__BRIEF__
Exactly how many lines below mention "ankle"? Answer with that number alone.

__Records contained in a dataset__

═══

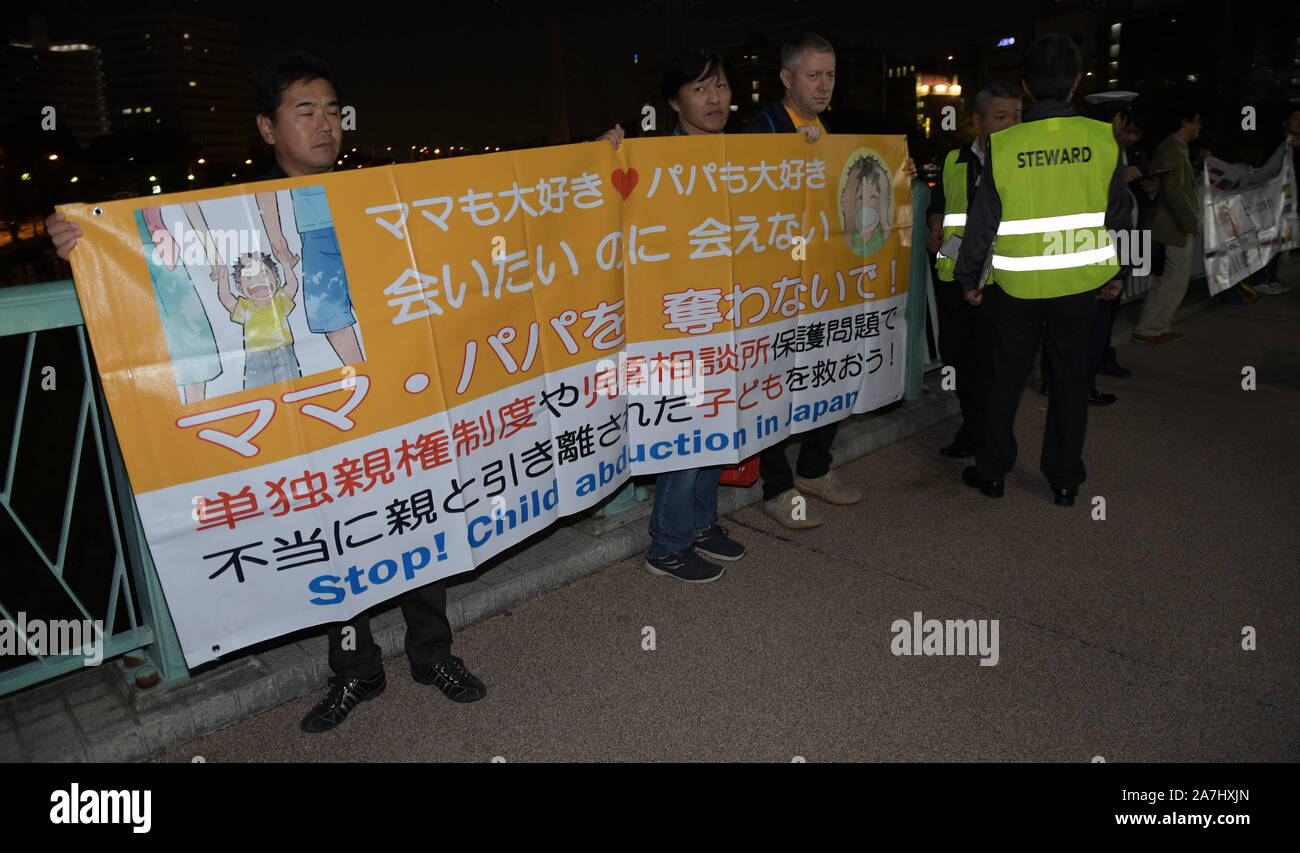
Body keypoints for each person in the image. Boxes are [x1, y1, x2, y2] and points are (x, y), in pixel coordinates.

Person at [47, 51, 486, 732]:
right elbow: (153, 257)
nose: (325, 124)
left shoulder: (383, 195)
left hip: (391, 401)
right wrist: (81, 242)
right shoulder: (231, 214)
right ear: (266, 127)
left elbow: (485, 219)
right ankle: (357, 667)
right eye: (304, 111)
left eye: (333, 110)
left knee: (414, 512)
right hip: (307, 415)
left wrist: (598, 164)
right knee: (336, 531)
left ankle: (433, 653)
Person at [955, 33, 1131, 507]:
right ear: (1076, 83)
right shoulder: (1103, 139)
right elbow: (1120, 216)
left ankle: (992, 472)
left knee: (1005, 377)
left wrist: (970, 278)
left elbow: (983, 221)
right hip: (1079, 283)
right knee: (1070, 378)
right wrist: (1119, 273)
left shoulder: (1005, 144)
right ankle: (1065, 480)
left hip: (1018, 285)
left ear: (1027, 87)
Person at [598, 48, 748, 584]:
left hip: (726, 319)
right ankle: (667, 546)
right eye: (700, 88)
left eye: (721, 85)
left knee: (718, 426)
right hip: (673, 324)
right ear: (674, 102)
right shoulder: (651, 159)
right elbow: (595, 210)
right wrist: (600, 157)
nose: (714, 98)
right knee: (686, 435)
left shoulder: (746, 157)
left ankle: (702, 525)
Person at [745, 32, 863, 529]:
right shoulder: (760, 132)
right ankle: (776, 488)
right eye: (812, 75)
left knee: (830, 368)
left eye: (830, 75)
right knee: (772, 383)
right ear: (786, 79)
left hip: (821, 283)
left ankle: (814, 469)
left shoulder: (829, 132)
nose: (823, 85)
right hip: (774, 286)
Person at [926, 81, 1022, 459]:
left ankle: (989, 439)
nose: (1010, 124)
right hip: (954, 275)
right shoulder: (953, 159)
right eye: (1001, 117)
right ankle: (975, 428)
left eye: (1016, 116)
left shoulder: (1023, 162)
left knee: (994, 363)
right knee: (957, 358)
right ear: (978, 120)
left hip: (1002, 280)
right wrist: (935, 227)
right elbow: (939, 203)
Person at [1132, 104, 1203, 344]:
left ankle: (1155, 326)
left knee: (1170, 278)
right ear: (1185, 122)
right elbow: (1174, 192)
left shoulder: (1174, 149)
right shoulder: (1173, 150)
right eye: (1197, 121)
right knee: (1174, 278)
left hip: (1170, 224)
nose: (1199, 126)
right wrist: (1189, 221)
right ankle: (1150, 328)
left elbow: (1171, 187)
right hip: (1173, 226)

═══

__FINAL ANSWER__
12